M. Kelley: Et pour la participation de la ville de Dorval? Parce que, comme j'ai dit, la ville de Dorval, comme partenaire, n'existera plus, malheureusement.

M. Chevrette: On essaie de le faire inscrire dans le nouveau programme fédéral, tiers-tiers-tiers. Mais la ville, dorénavant, je suppose que ça va être Montréal.

M. Gobé: Le comité de transition.

M. Kelley: Mais tout ça, c'est quand même attaché, parce qu'il y avait un montage financier existant dans l'article...

M. Chevrette: Oui, oui. Mais c'est vraiment dans le cadre du programme fédéral-provincial qu'on veut le passer, là, parce que ça allait chercher quand même des sommes assez intéressantes, et Dorval était prévue pour le tiers. Maintenant que ce sera la ville de Montréal, je ne crois pas qu'on ait plus de difficultés, ça devrait... Au contraire, avec certaines villes, vous savez qu'on sera exempts peut-être de passer certaines lois.

M. Gobé: Est-ce que le comité de transition de Montréal a été saisi de ce dossier-là?

M. Chevrette: Ils ont commencé à être saisis, mais...

M. Gobé: C'est dans leur mission de voir à faire les suivis, à continuer les projets qui ont été commencés.

M. Chevrette: Mais ils attendent que, nous, on... On les a vus, le comité de transition, c'est beau. Mais, au-delà de ça, il faut adopter nos lois maintenant, nous, parce qu'il y a des comités de transition qui s'étaient essayés, par exemple, de dire: Ce sera des services municipaux, puis ce sera peut-être bâti par des municipalités, puis tout. Je veux dire, ce n'est pas ce qui va arriver, là. On maintient les trois sociétés de transport, en passant, dans Montréal, Laval, Montérégie. On met deux CIT sur la couronne nord, deux CIT sur la couronne sud. C'est quasiment tout attaché, ça.

Le comité de transition a été vu en ce qui regarde ce projet-là spécifiquement, puis les lignes directrices de juridiction seront déposées avant le 15 mai dans un projet de loi qui ne réglera pas tout, parce qu'il faut aller à l'essentiel et rapidement, mais, règle générale, on devrait avoir tout ce qu'il faut pour fonctionner correctement même avec les structures nouvelles.

M. Kelley: Juste un tout dernier commentaire: j'espère que ? je pense que c'est trois années de suite ? c'est la dernière fois que je dois mentionner le mur...
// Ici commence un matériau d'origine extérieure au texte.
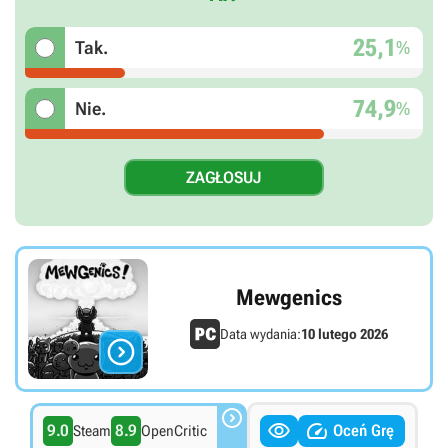
25,1
%
Tak.
74,9
%
Nie.
Mewgenics
Data wydania:
10 lutego 2026




9.0
8.9
Oceń Grę
Steam
OpenCritic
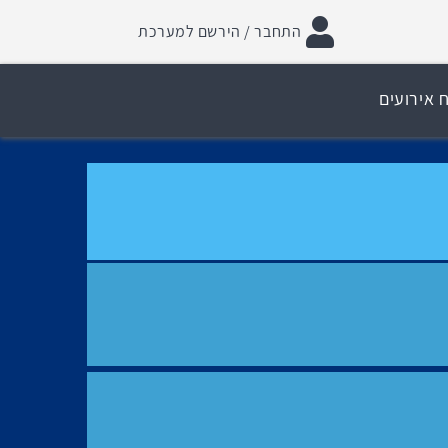
התחבר / הירשם למערכת
 אירועים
Réparation d'un mur d'insonorisation
le long de l'autoroute 20, à Pointe-Claire

M. Chevrette: Je connais votre question: un mur de soutènement. Ha, ha, ha!

M. Kelley: Oui, le mur antibruit situé sur le côté sud. Je prends le vélo pour me rendre au bureau de comté. À tous les jours, je passe là. Il y a maintenant des morceaux qui tombent à terre. Alors, j'espère que le ministère va réaliser... Merci beaucoup. Je sais qu'il y a une lettre du maire de Pointe-Claire, M. McMurchie, adressée à vous-même, du 10 avril, mais j'espère, comme j'ai dit, que c'est la dernière fois que je serai obligé de soulever cette question, parce que, vraiment, au-delà...

L'année passée, j'ai fait la plainte que c'était affreux à voir, mais, cette année, ce n'est pas juste... C'est dangereux, maintenant, parce qu'il y a des morceaux qui physiquement tombent sur la chaussée de l'autoroute 20 et également sur la rue Cedar qui est juste à côté. Alors, j'espère enfin que c'est la dernière fois.

M. Chevrette: Ça a été fait, puis je vous ferai part de la nouvelle programmation très bientôt, et vous devriez retrouver un sourire. Et, l'an prochain, vous viendrez nous dire merci.

Des voix: Ha, ha, ha!

M. Kelley: Sans faute.

Le Président (M. Lachance): Alors, la commission des transports et de l'environnement ajourne ses travaux sine die.